[The dead] Are changed, changed utterly:
A terrible beauty is born.
From Easter Rising 1916 by W.B. Yeats
When Keith Jeffery plotted out the structure for 1916: A Global History, the Irish historian’s look at what he considered the First World War’s hinge year through 12 monthly snapshots (see Maclean’s monthly updates here) April’s chapter was surely a moment foretold. The Easter rebellion is a foundational moment in modern Irish history and a powerful piece of evidence in Jeffery’s argument that, by the end of 1916, the Great War had cracked the foundations of all the Old World belligerents, winners as well as losers. Less than halfway through the war, there was already no road back from 1916.

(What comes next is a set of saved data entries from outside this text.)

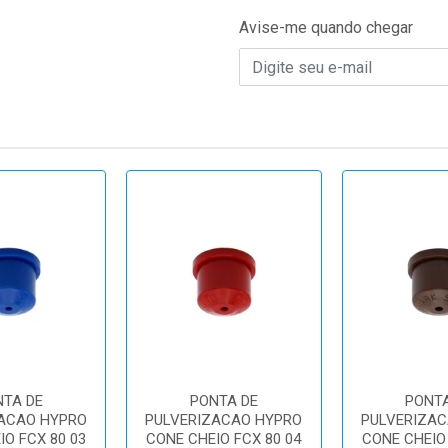
Avise-me quando chegar
NTA DE
PONTA DE
PONTA
ACAO HYPRO
PULVERIZACAO HYPRO
PULVERIZAC
IO FCX 80 03
CONE CHEIO FCX 80 04
CONE CHEIO 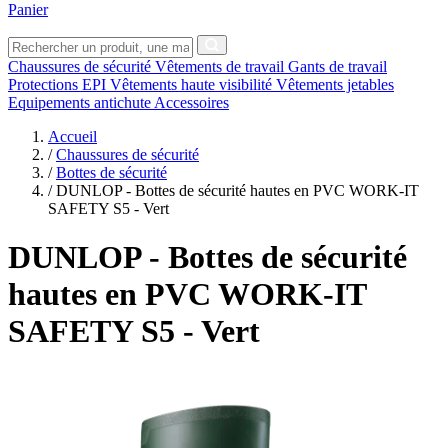
Panier
Chaussures de sécurité
Vêtements de travail
Gants de travail
Protections EPI
Vêtements haute visibilité
Vêtements jetables
Equipements antichute
Accessoires
Accueil
/
Chaussures de sécurité
/
Bottes de sécurité
/
DUNLOP - Bottes de sécurité hautes en PVC WORK-IT
SAFETY S5 - Vert
DUNLOP
- Bottes de sécurité
hautes en PVC WORK-IT
SAFETY S5 - Vert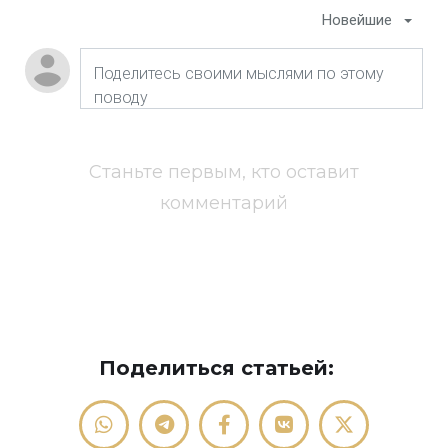
Новейшие
Станьте первым, кто оставит
комментарий
Поделиться статьей:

A century ago on Easter Monday, April 24, armed republican rebels—if a preponderance of 1870-era Mauser rifles counts as “armed”—seized strong points in central Dublin. There were about 1,500 of them, including 200 women, and they held out for six days against increasingly overwhelming British troops, mobile artillery and shelling from a gunboat on the River Liffey. The destruction in the city core, in the heart of the British Empire, struck observers as reminiscent of wartime Belgium and shocked Irish and British opinion, but the loss of life was only a blip in a war that had already killed millions.

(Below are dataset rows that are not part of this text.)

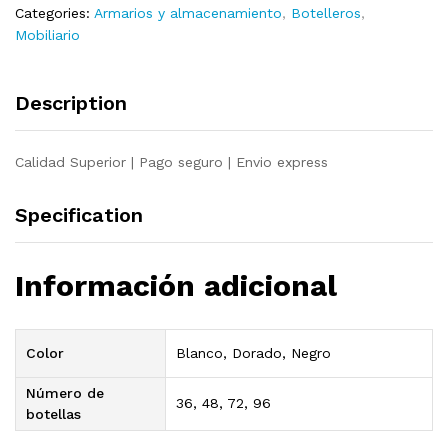
Categories:
Armarios y almacenamiento
,
Botelleros
,
Mobiliario
Description
Calidad Superior | Pago seguro | Envio express
Specification
Información adicional
Color
Blanco, Dorado, Negro
Número de
36, 48, 72, 96
botellas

The dead amounted to 132 police and troops, 64 rebels and 254 civilians (mostly killed in crossfire); another 2,614 on all sides were wounded. In the same few days, an unremarkable week on the Western front, Jeffery points out, the 16th Irish Division, manning the trenches in Pas-de-Calais, suffered 570 dead and over 1,400 wounded. Yet Dublin, as surely as Verdun and Ypres, was a Great War battlefield, a smaller-scale clash that only makes sense in the context of the war, both politically and militarily. Cavalry proved useless in an urban setting, while defence trumped attack. Raw British recruits—the army did not want to weaken its frontlines in France by sending veterans—were as amateurish as the rebels, but the Irish mowed down the British as they attacked shoulder-to-shoulder in a manner that prefigured the slaughter of the Somme two months later. And, in the end, as on the Western Front, artillery proved dominant.
What is surprising about the rising—surprising for anyone who views modern Irish history through a lens of violent, continuous and barely suppressed drive for independence—is the change it marks from 1914, when the nationalistic Catholic Irish embraced the Imperial war effort. Ireland was on the brink of civil war that spring, between Ulster Protestant unionists seeking to remain an integral part of Great Britain and Catholics seeking greater autonomy. The threat of violence, however, came not from the nationalists, but from the unionists alarmed at the prospect of greater Irish independence and majority Catholic rule.
Both sides rallied to the colours when war broke out with Germany, the Catholics after the British Parliament passed a home-rule bill devolving power to an Irish Parliament, and promised to put it into effect after the war. But there was never a bond between the Irish population and the British government, a common dedication to seeing the war through even after it ground into a struggle of attrition, the sort of unspoken acceptance that marked the relationship between British and French leadership and their respective publics. As the war dragged on, with government and industry intensifying the war effort as part of the build-up for the Somme—politicians calling for conscription (never actually enforced in Ireland, unlike in Britain), and employers applying the stringent penalties of the Munitions Act against striking workers—the grudging acquiescence of the Irish began to crumble. As in all the pre-war empires, the centre could not hold, and things began to fall apart.
The war’s final contribution to the eventual break between what became two separate nations was the ferocity of the British response, of a piece with that of other belligerents dealing with restive minorities during an existential struggle. The Irish insurgents who surrendered considered themselves POWs, but the British saw them as traitors, and shot 15 of them after secret military trials. Roger Casement, a major nationalist leader who had travelled to Ireland in a German submarine in an attempt to stop the rising, was convicted of high treason and hanged.
It was the violence of the post-fighting response that changed everything “utterly,” not the least in Irish nationalism, formerly committed to an incremental and constitutional path to independence. Yeats’s great poem, which by naming the prominent Irish dead ties together crucifixion and resurrection—Christ’s rising at Easter and the nation rising in arms—was part of the process that made the insurrection such a potent force in Irish memory and Irish politics. It is still the day, and not the date, that resonates with the Irish. They celebrated the centenary of the April 24 insurrection on March 28, Easter Monday in 2016.